When modifying and adding to the pre-World War II ‘timber and tin’ Queensland house, the prevalent approach of ‘matching existing’ forms and materials, is stifling the opportunity to define a contemporary ‘Queensland style’ and weakening the legibility of Brisbane’s original pre-war streetscapes. This paper aimed to show that, for the purpose of maintaining the cultural significance of the pre-war Brisbane streetscape, the application of an alternative approach to modifications - one which closely aligns with the principles of the Burra Charter - is a more appropriate response when modifying the existing Queenslander.
In order to prove this, the research investigated Queensland’s architectural history, through existing texts, in order to discuss the possibility of an emerging Queensland vernacular. This historical investigation took into account the tradition of past modifications to the Queensland house and furthermore, outlined the existing recommendations for approaches to future modifications. In addition, the research investigated Brisbane’s local government legislation, for its realised effects on existing pre-war housing stock.

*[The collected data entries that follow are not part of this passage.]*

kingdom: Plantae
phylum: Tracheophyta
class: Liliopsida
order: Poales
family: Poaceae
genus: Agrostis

These investigations found that, although ‘timber and tin’ is the most easily identifiable Queensland vernacular characteristic, there are other traditions, as well as contemporary examples of architectures, that can contribute to the discourse on defining a regionalist architecture for Queensland. Regarding this paper’s research on modifications to the Queenslander, it was established that changes to the Queensland house were, and are, a widespread phenomenon, inherent to Brisbane’s housing tradition. This characteristic of ‘change’ was offered as an enduring vernacular characteristic that could be celebrated as a defining attribute of contemporary Queensland style. It was found that the local government legislation is resistant to this change, and condones a ‘match existing’ approach to modifications to the Queensland house.
As a method of testing this paper’s contention, (that the application of the principles of the Burra Charter is an appropriate way to maintain the cultural significance of the Brisbane streetscape) three case studies were chosen for investigation and documentation. As part of their selection criteria, these case studies were examples of modifications that had been carried out in a way that demonstrated the principles of the Burra Charter.
The case studies showed that, the ‘contrast’ approach to modifications, which is the widely accepted method for inserting new work within a heritage listed place, can be successfully applied to the pre-war Queensland house. This approach not only creates an opportunity to contribute to a definition of a contemporary Queensland vernacular, but clearly delineates the original built fabric from the new and, on a larger scale, heightens the legibility of the pre-war dwelling within the ever-changing Brisbane streetscape.